Various national security agencies would like the White House to provide guidance on how to handle mobile devices in the workplace. Employees are clamoring to use their personal smartphones and managers fear falling behind the technological curve.
Currently, there is no governmentwide policy on mobile device security.
Each agency has its own rules for bring-your-own-device programs, with varying levels of oversight. For work-issued smartphones and tablets, there are a hodgepodge of guidelines.
Gregory Youst, the chief technology officer and chief mobility engineer at the Defense Information Systems Agency, said the White House's Federal Chief Information Officers Council should develop one federal-level security policy so smartphones and tablets can be assessed and deployed more quickly.

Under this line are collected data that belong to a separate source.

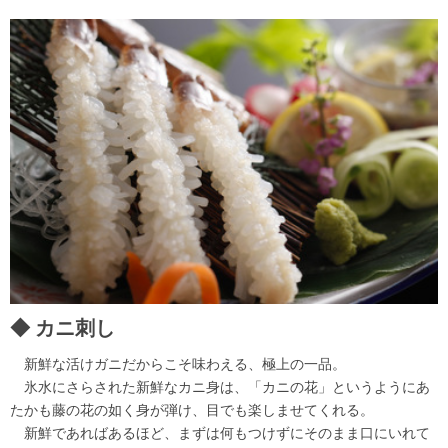
カニ刺し
新鮮な活けガニだからこそ味わえる、極上の一品。
氷水にさらされた新鮮なカニ身は、「カニの花」というようにあ
たかも藤の花の如く身が弾け、目でも楽しませてくれる。
新鮮であればあるほど、まずは何もつけずにそのまま口にいれて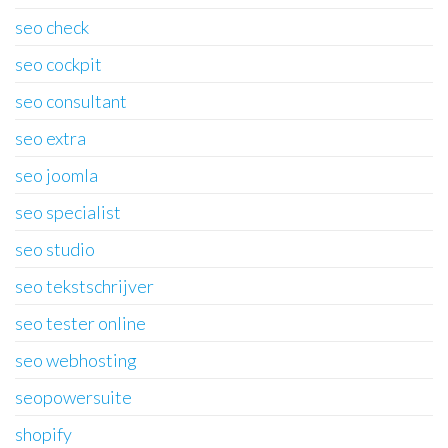
seo check
seo cockpit
seo consultant
seo extra
seo joomla
seo specialist
seo studio
seo tekstschrijver
seo tester online
seo webhosting
seopowersuite
shopify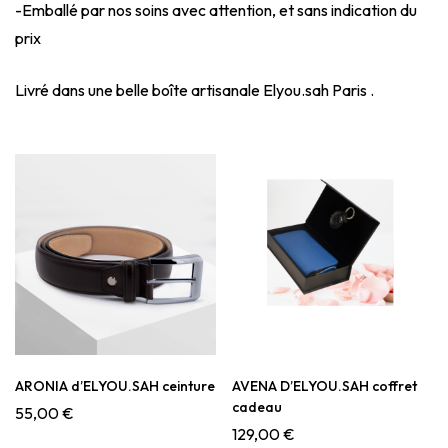
-Emballé par nos soins avec attention, et sans indication du
prix
Livré dans une belle boîte artisanale Elyou.sah Paris .
ARONIA d’ELYOU.SAH ceinture
AVENA D’ELYOU.SAH coffret
cadeau
55,00
€
129,00
€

"What is the actual government policy on BYOD?" Youst asked the National Institute for Standards and Technology's Information Security and Privacy Advisory Board on Oct. 22.

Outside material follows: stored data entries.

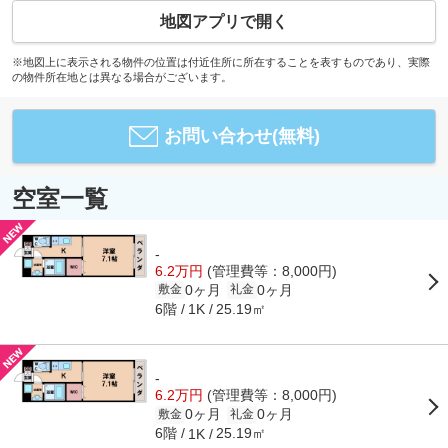
地図アプリで開く
※地図上に表示される物件の位置は付近住所に所在することを表すものであり、実際
の物件所在地とは異なる場合がございます。
お問い合わせ(無料)
空室一覧
-
6.2万円
(管理費等：8,000円)
0ヶ月
0ヶ月
敷金
礼金
6階
25.19㎡
1K
-
6.2万円
(管理費等：8,000円)
0ヶ月
0ヶ月
敷金
礼金
6階
25.19㎡
1K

The board members couldn’t answer.
"If we have uniformity, then we can leverage across the board and be able to do a consolidated government enterprise vetting process" for mobile devices, he said.
Among the many risks of letting employees work on their own phones without proper controls is that they might inadvertently save data to unapproved storage spaces, such as iCloud or Dropbox.
The Defense Department has created its own policies and procedures for locking down mobile devices that connect to unclassified and classified networks. For example, just last week, Samsung’s Galaxy S5 was approved for classified use, under the National Security Agency's National Information Assurance Partnership program and placed on NSA's approved products list.
Defense has mandated that all military smartphones and tablets meet the NIAP criteria.
"We have moved all our mobility requirements to NIAP," Youst said. "We’re using the same requirements for unclassified."
The Pentagon is almost finished with the latest NIAP policy – a mobile app security-requirements guide, he said.
In the civilian space, there are various broad cyber polices that pertain to mobile, including NIST security and privacy controls, annual rules for complying with the 2002 Federal Information Security Management Act and a Homeland Security Presidential Directive – known as HSPD-12 – requiring smartcards for accessing federal networks.
But Youst pressed for a mobile-specific federal memo distinct from NIST guidelines and HSPD-12.
The most recent BYOD guidance is a two-year-old CIO Council toolkit that does not address cloud access.
On Monday, White House officials said they could not provide further information at this time on upcoming policy.
Officials pointed to the general cyber rules, 2012 BYOD guidance and NIST recommendations as what agencies should be using to ensure device purchases and security are up to par.